The session titled "Hamlet's Dilemma" featured the filmmaker along with journalist and co-writer of his recent flick "Haider", Bhasharat Peer besides British theatre director Tim Supple and English professor Jerry Broton.
The session was moderated by Suhel Seth and mostly concentrated on the use of Shakespeare, and in particular, his tragedy "Hamlet" in Hindi cinema.
The 49-year-old filmmaker had made the first of his Shakespearean adaptation, "Maqbool," based on Macbeth in 2003.
"Omkara" marked the second of Bhardwaj's Shakespearean endeavours, this time an adaptation of "Othello". The third installment of Bharadwaj's Shakespearesque trilogy, "Haider" an adaptation of Hamlet, hit the theatres in October last year.
While the film received appreciation from all quarters, several questions were directed towards the filmmaker for only highlighting the plight of Kashmiri Muslims in the state and ignoring that of Kashmiri Pandits.
"The story of Kashmiri Pandits is not a less tragedy at all.

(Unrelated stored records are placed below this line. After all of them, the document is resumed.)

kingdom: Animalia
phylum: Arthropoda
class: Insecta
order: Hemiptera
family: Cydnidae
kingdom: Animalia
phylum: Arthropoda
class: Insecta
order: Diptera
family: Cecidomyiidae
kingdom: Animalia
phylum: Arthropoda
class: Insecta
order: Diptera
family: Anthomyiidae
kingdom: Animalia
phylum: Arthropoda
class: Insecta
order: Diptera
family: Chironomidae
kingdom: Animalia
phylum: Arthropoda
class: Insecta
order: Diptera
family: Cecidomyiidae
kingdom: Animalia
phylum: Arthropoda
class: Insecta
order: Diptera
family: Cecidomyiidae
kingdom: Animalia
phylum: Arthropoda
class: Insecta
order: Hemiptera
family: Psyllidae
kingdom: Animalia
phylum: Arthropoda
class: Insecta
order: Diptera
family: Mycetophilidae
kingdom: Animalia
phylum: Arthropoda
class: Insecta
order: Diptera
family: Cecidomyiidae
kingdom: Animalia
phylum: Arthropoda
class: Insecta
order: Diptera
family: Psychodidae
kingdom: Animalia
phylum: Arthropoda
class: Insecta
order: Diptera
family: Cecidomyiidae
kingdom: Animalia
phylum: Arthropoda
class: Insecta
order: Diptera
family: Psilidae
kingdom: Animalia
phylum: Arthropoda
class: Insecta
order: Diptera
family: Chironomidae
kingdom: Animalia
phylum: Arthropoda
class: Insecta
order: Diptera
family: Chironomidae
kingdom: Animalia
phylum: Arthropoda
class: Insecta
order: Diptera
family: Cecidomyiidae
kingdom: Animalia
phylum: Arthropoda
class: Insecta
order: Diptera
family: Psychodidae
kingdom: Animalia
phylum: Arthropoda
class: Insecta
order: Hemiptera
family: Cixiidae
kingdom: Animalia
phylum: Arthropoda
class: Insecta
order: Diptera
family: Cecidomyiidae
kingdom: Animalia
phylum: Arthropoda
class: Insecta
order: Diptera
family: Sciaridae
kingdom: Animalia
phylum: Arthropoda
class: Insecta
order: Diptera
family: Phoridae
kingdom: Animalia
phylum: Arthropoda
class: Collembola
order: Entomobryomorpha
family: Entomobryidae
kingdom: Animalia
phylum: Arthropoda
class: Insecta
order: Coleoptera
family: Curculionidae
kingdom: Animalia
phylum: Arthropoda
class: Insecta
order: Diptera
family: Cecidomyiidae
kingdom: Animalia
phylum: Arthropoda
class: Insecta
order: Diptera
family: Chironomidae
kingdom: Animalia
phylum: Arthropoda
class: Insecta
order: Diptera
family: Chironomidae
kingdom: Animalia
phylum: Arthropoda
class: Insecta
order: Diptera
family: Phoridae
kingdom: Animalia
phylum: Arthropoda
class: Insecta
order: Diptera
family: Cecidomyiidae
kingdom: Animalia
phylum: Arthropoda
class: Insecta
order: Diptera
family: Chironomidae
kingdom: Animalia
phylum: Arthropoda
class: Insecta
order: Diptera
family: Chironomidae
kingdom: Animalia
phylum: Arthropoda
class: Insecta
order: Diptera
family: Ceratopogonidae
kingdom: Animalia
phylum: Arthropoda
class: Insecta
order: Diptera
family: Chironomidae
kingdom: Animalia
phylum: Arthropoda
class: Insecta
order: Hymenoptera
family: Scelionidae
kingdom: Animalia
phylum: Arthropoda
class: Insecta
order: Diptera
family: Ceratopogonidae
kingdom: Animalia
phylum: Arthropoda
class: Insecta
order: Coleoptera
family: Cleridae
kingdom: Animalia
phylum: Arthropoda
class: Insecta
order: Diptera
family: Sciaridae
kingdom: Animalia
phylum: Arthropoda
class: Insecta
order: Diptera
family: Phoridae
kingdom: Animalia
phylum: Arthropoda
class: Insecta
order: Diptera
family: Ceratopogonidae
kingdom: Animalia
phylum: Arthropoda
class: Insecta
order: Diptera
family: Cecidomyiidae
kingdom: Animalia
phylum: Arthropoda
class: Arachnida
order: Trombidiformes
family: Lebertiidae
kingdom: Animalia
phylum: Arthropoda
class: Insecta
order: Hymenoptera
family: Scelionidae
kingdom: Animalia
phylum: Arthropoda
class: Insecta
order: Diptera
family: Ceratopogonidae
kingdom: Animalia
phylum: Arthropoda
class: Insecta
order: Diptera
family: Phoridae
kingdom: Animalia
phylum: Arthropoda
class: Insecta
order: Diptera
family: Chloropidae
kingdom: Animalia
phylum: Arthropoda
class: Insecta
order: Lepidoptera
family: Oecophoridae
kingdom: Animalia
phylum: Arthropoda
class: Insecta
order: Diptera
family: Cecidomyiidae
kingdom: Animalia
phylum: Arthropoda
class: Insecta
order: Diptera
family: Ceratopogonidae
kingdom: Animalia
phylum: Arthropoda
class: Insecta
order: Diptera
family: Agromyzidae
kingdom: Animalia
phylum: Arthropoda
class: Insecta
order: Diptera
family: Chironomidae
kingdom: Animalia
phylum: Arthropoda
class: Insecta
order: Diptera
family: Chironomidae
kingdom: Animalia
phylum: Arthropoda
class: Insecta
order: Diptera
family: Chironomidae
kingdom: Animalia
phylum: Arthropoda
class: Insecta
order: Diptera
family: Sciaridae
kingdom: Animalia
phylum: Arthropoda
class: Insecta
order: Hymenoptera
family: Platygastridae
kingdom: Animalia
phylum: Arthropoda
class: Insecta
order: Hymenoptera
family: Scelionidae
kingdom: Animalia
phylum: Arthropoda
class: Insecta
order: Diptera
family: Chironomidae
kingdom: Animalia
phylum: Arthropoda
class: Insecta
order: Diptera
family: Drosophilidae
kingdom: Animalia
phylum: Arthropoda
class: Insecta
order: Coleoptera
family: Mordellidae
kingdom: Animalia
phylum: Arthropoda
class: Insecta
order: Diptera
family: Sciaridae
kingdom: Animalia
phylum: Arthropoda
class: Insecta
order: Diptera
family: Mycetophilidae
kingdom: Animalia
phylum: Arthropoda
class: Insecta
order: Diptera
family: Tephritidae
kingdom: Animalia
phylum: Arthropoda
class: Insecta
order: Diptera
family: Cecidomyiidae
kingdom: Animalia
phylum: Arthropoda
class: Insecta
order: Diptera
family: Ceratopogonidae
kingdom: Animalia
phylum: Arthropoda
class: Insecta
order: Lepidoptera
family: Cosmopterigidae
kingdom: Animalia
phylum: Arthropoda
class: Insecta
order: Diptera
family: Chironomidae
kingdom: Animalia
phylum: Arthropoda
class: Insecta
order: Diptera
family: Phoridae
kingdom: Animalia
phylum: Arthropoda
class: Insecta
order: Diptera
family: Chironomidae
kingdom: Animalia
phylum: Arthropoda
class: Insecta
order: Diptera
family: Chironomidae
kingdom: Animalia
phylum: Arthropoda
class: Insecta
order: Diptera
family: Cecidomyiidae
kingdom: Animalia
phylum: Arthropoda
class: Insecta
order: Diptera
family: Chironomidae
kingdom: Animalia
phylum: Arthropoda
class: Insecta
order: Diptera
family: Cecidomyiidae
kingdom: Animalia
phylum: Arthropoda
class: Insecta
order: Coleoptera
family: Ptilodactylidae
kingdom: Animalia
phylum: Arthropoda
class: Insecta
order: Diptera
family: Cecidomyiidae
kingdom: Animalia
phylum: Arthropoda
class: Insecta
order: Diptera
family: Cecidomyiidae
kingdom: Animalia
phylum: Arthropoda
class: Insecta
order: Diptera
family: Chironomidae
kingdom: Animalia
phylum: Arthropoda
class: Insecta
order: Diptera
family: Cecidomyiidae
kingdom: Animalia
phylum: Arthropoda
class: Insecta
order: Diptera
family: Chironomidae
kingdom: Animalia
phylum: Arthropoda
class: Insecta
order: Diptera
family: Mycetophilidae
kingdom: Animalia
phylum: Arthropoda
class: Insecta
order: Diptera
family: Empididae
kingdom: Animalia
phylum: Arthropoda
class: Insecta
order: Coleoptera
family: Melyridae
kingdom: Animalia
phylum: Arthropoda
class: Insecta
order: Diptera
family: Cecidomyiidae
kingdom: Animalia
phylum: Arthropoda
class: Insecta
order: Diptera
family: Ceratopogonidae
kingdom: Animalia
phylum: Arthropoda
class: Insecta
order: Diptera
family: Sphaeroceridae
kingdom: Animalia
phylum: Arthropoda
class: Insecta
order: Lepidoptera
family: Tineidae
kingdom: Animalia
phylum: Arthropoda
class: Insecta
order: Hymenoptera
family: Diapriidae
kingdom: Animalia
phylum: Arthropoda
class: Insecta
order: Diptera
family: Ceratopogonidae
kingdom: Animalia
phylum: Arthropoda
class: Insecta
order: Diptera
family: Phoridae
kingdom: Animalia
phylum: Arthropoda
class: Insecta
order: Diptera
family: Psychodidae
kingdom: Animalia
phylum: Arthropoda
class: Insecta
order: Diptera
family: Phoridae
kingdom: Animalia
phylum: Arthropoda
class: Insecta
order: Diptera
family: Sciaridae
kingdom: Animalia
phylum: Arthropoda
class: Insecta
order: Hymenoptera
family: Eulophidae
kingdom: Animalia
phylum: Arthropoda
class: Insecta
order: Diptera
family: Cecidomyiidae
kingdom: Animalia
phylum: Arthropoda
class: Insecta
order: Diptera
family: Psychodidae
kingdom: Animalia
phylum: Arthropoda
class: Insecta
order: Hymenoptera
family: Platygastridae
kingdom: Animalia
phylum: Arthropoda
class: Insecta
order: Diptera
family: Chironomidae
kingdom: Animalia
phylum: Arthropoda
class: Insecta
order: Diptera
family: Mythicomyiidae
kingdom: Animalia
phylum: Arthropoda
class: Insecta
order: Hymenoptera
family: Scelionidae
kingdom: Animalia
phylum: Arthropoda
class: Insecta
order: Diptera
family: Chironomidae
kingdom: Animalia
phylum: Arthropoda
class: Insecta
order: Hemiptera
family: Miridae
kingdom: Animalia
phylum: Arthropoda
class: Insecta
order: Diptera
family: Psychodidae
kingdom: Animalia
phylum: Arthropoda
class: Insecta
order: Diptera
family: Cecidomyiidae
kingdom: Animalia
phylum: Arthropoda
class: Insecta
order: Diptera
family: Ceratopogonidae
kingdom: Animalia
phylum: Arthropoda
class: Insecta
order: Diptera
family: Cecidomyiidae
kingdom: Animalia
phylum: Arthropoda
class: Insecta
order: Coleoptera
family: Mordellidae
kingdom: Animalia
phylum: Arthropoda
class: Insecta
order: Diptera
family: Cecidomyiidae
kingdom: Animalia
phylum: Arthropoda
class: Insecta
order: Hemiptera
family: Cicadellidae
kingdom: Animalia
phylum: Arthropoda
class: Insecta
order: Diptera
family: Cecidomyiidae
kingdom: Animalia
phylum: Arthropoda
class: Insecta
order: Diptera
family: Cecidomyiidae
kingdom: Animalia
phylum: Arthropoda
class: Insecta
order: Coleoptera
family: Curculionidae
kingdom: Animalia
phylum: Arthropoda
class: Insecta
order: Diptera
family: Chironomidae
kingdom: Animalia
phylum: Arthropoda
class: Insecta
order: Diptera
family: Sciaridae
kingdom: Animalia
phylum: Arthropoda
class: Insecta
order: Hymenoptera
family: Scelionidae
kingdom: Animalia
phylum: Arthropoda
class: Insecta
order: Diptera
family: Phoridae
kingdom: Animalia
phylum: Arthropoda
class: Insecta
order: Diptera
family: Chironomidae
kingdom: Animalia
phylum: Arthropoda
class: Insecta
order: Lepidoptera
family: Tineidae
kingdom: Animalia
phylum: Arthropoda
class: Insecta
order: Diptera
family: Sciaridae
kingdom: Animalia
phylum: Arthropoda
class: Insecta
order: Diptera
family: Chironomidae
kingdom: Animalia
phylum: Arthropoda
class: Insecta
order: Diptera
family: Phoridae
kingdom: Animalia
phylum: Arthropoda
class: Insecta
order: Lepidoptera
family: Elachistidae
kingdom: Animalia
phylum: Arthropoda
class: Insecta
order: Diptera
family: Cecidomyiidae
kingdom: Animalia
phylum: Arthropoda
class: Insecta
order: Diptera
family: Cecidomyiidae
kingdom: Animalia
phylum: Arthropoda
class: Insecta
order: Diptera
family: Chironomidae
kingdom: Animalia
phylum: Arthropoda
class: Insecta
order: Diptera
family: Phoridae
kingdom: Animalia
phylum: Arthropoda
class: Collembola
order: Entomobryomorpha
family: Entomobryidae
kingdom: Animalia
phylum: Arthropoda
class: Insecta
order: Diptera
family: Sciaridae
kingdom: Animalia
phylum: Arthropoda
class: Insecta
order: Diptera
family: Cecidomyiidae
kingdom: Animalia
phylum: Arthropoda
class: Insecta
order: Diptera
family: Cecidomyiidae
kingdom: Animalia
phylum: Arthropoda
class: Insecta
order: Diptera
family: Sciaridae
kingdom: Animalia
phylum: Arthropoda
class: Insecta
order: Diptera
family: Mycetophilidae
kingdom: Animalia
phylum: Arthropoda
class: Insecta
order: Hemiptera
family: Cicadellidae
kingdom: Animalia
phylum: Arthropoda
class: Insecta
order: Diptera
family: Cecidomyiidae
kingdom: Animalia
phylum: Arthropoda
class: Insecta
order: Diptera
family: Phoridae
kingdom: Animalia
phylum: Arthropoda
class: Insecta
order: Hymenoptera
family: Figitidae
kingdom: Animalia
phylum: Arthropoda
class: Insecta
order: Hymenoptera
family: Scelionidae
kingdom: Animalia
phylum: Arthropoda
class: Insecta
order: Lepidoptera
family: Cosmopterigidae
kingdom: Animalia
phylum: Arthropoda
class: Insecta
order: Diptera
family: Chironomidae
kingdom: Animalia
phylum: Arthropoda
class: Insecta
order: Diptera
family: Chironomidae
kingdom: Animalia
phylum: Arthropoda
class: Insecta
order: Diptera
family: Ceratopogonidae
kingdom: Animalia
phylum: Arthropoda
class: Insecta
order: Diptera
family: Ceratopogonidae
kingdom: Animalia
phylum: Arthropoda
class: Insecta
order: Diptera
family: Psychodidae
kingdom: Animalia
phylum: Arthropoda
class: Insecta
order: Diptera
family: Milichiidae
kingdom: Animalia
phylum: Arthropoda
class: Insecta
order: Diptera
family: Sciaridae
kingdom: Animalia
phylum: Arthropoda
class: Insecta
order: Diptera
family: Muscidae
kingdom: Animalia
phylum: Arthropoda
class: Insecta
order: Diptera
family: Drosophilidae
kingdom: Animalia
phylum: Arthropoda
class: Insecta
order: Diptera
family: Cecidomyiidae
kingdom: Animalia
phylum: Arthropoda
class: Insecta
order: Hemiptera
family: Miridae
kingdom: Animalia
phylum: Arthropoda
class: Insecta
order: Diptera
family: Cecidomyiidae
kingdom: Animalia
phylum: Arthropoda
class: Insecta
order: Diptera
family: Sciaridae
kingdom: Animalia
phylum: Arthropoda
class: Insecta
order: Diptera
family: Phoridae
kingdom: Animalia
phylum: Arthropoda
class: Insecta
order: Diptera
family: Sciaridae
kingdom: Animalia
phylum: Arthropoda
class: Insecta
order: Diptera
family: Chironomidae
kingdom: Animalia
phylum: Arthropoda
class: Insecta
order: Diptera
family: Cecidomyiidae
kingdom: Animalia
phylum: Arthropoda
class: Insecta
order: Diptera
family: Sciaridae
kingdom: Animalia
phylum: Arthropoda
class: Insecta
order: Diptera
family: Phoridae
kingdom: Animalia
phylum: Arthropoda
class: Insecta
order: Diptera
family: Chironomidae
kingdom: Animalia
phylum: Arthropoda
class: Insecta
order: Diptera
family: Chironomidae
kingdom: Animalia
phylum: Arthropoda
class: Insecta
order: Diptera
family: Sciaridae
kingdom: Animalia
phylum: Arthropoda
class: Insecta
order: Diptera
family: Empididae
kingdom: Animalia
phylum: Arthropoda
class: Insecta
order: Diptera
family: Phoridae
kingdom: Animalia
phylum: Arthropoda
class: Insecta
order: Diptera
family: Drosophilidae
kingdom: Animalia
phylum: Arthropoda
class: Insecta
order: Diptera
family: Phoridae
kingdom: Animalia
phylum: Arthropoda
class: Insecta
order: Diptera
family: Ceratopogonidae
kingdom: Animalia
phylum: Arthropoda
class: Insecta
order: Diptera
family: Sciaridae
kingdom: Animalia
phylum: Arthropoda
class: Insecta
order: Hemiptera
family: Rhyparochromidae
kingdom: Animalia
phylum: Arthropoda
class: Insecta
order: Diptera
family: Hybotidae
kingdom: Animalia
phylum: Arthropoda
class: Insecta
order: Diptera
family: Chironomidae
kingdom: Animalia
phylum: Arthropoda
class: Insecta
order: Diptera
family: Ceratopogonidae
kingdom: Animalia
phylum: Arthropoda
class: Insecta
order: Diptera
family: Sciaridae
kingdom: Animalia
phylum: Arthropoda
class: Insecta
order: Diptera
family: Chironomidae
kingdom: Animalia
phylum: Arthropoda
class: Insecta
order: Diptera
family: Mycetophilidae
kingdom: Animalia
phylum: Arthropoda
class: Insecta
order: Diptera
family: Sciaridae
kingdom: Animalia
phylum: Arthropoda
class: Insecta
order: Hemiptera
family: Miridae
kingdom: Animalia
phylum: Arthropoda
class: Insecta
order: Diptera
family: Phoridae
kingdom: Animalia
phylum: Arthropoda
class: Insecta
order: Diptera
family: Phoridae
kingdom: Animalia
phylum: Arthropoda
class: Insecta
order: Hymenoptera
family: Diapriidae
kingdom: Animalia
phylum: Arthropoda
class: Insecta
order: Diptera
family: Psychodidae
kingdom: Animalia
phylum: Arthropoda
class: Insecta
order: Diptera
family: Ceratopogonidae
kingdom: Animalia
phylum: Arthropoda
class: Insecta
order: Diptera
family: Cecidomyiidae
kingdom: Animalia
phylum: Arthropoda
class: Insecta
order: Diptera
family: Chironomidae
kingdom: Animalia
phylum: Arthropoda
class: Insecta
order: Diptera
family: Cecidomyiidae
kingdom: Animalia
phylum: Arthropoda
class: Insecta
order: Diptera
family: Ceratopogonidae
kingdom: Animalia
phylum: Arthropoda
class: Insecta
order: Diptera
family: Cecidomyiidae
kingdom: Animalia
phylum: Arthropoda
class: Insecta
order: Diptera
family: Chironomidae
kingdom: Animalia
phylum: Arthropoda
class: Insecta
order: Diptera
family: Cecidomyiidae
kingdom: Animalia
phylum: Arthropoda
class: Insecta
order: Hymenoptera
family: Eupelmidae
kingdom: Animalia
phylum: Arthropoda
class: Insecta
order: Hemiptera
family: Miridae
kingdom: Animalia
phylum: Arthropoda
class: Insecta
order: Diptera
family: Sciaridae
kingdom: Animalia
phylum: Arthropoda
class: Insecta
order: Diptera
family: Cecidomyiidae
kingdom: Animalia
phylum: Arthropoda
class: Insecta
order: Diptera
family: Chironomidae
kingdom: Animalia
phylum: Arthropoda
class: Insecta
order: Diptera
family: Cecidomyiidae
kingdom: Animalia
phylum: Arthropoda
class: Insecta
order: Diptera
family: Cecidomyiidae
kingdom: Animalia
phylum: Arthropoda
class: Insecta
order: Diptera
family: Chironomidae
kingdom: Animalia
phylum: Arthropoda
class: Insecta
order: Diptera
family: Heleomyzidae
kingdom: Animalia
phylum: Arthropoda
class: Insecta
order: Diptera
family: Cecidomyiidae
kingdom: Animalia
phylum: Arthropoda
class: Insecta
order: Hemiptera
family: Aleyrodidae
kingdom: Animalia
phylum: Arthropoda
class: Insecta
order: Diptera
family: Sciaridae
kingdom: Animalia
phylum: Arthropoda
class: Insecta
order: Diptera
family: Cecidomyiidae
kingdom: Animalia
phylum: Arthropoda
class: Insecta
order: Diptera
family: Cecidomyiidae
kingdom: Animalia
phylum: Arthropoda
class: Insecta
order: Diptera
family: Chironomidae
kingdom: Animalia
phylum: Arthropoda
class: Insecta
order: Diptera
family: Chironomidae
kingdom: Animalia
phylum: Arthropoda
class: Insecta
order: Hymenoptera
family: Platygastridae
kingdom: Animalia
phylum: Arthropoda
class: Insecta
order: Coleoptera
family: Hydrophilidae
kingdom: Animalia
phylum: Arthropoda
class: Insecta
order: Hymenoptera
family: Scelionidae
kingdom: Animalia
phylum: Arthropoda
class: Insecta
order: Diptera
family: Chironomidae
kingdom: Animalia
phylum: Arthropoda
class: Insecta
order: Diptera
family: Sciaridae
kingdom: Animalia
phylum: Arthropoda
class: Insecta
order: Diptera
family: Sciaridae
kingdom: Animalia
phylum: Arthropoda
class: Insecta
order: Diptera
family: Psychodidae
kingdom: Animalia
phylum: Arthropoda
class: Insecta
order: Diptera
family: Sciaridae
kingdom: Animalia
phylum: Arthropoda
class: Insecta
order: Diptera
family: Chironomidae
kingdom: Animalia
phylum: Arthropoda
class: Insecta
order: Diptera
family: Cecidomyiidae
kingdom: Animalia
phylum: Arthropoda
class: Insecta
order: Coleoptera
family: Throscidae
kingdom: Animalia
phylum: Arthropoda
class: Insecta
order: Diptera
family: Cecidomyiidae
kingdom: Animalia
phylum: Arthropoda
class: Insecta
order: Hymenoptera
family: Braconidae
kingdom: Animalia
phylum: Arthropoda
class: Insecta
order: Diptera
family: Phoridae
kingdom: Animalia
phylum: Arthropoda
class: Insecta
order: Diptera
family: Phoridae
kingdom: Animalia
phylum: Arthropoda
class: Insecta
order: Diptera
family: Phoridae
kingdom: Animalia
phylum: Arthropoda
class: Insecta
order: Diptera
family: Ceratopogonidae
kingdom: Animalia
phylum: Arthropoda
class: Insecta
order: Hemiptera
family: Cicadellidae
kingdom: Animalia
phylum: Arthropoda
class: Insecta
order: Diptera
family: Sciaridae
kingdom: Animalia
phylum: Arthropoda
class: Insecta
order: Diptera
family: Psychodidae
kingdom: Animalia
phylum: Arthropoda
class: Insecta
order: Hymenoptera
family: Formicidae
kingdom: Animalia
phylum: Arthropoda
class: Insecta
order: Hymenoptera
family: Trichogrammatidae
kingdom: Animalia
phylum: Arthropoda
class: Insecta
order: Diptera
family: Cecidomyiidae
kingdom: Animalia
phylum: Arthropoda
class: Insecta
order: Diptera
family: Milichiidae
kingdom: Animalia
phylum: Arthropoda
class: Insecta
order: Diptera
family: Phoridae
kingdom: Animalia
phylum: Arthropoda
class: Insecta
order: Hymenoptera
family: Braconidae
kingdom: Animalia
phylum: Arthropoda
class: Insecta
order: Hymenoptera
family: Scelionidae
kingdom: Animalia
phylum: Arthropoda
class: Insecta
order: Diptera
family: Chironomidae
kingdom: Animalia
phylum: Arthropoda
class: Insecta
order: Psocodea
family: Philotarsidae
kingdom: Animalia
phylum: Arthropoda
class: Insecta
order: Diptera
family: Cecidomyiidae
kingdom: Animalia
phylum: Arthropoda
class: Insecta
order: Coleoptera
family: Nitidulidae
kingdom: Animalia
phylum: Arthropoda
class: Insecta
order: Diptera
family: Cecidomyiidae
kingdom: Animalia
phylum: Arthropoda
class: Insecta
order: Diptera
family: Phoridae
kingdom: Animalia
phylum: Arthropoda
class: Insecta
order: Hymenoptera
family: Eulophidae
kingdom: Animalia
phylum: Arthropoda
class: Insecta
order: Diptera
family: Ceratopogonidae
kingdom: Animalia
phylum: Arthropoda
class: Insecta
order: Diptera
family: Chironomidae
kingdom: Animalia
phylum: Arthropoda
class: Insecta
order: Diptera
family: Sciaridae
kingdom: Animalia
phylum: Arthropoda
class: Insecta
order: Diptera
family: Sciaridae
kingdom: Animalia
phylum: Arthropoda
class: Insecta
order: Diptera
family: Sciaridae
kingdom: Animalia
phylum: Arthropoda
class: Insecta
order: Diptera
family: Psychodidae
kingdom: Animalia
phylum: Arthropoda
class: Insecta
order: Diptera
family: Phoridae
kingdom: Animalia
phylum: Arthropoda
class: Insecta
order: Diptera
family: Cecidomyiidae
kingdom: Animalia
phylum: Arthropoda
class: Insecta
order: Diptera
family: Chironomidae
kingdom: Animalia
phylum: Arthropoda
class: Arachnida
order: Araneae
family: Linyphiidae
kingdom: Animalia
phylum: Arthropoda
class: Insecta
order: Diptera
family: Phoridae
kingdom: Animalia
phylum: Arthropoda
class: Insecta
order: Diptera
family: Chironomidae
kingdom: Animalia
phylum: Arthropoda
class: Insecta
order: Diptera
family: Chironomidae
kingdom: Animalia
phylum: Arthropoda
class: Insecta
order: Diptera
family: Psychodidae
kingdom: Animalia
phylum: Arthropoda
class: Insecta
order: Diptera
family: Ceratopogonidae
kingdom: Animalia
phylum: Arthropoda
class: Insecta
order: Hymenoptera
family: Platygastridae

But cinema gives you a choice and it was my choice to make a movie on this subject. Basically, my film's time period and the topic didn't allow me to focus on that tragedy," Bhardwaj said in reply to a question.
"Why only ask me? When Vidhu Vinod Chopra, a pandit himself, made 'Mission Kashmir' no one asked him anything. The film was made in 2000 and the exodus happened much before- he could have made a film as well. I would like to make a film on that issue as well, but at my own time," Bhardwaj said.